### WHAT IS EXPECTED
Retype the passage of the Fuze+ touch-control text that begins with the words "2.  Please test" and ends after "low lighting conditions.".

### TEXT EXTRACT
★ ★ ★
2.  Please test all future functionality in a dark room.  Much will be revealed.  I got up last night and tried to re-enable sleep mode on my player after it turned off (It fell asleep before I did).  I had to get out of bed and turn on the bedroom light since I simply could not find the “center” tap zone and kept hunting all around the sleep setting on the player like a bad game of pin the tail on the donkey. 

I have been experimenting with putting a very small piece of electrical tape right in the center to train my finger on where the center is tactically, but so far, the tapes abrumpt edges are too irritating to the finger.  I would try a small bead of fingernail polish if it did not void the warranty.  This might be something to think about in future hardware revisions, but for now we really need to find an alternative so that users can use this product in low lighting conditions. 

My suggestion is to have an alternate button or gesture available as a center tap.  Maybe widen the detection zone in the middle of the pad, or use the power button as an alternate “enter/selecct” button.  Yes, many power button/lock advocates would disagree but we need something to allow entry in low light conditions since the current center tap zone is so small.

And finally, please re-instate the “improvements” that were eventually put in the original Fuze but somehow found themselves missing in this versions.  Things such as folder navigation, looping menu structure, etc. were hard faught UI enhancements that were implemented by user feedback on the original unit, why they were not seen as “required” for the new hardware is beyond me and a step backwards.

I know I sound like I’m just complaining.  This is not the case.  I really like the form and function of the touch controls when they work.  The new Fuze+ is so close, and Sansa has normally had good support for its customers regarding firmware upgrades.  I hope this continues.

I agree, a wee bump at the center target area is a nice idea.  It’s kind of ironic that the center target is small, as I find myself zipping over to the next chapter or track in the elusive quest for the sweet spot.


There are a few tricks that might help.  First, the first touch will simply wake up the device during playback, if you touch the pad area.  You can then locate the desired spot with the illuminated display’s light.
★ ★ ★
(Dataset entries)
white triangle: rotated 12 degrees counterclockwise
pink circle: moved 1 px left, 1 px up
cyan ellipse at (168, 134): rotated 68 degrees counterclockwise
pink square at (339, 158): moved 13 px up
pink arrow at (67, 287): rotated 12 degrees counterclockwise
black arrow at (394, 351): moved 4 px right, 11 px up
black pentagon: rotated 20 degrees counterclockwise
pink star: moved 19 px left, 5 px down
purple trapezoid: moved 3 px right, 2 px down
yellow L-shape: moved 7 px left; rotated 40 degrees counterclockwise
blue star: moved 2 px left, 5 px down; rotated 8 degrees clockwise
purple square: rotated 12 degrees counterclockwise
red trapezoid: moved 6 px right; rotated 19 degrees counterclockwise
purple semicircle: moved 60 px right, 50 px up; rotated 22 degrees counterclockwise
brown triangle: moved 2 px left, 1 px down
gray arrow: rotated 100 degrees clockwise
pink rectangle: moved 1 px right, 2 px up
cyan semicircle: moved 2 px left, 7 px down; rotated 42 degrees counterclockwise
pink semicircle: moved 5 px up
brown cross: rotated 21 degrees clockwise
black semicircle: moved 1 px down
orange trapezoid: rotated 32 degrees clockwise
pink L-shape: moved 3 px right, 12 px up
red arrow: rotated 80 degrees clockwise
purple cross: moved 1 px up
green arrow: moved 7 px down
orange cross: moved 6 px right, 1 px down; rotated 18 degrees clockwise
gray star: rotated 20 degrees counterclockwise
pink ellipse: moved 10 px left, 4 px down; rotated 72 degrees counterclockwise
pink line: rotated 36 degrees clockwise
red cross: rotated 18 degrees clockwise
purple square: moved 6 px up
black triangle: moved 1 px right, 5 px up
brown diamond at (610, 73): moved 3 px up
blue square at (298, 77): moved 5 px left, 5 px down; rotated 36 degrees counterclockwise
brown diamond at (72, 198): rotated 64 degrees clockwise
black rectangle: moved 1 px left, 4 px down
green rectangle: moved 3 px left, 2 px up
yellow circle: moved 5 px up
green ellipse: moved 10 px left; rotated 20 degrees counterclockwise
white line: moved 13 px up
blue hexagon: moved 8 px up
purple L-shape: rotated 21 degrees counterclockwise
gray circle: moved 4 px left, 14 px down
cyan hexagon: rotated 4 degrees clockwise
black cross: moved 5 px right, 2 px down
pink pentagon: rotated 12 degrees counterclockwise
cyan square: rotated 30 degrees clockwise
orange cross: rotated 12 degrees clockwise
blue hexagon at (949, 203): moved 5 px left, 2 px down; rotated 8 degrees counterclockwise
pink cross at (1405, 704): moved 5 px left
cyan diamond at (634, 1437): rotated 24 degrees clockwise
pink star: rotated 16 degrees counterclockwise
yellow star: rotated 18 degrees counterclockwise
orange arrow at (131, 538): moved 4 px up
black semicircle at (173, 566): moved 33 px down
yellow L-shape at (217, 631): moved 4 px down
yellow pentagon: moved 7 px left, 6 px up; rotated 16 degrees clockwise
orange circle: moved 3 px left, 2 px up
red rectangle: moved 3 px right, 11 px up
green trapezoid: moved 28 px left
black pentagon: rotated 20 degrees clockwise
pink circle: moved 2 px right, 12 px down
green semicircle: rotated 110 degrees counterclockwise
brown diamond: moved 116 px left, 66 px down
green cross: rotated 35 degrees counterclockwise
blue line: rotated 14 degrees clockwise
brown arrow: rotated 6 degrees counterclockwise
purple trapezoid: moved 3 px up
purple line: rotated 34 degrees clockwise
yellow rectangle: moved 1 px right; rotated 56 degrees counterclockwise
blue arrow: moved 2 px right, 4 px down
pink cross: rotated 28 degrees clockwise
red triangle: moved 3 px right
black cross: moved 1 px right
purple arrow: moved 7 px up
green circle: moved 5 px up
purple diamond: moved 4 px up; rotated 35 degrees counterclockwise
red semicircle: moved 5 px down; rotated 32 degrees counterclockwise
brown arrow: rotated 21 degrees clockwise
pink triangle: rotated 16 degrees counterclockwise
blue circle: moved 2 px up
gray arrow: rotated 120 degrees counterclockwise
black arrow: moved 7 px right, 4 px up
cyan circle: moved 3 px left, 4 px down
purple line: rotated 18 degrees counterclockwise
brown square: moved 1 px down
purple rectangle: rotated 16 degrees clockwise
★ ★ ★
### EXERCISE OUTPUT
2.  Please test all future functionality in a dark room.  Much will be revealed.  I got up last night and tried to re-enable sleep mode on my player after it turned off (It fell asleep before I did).  I had to get out of bed and turn on the bedroom light since I simply could not find the “center” tap zone and kept hunting all around the sleep setting on the player like a bad game of pin the tail on the donkey. 

I have been experimenting with putting a very small piece of electrical tape right in the center to train my finger on where the center is tactically, but so far, the tapes abrumpt edges are too irritating to the finger.  I would try a small bead of fingernail polish if it did not void the warranty.  This might be something to think about in future hardware revisions, but for now we really need to find an alternative so that users can use this product in low lighting conditions.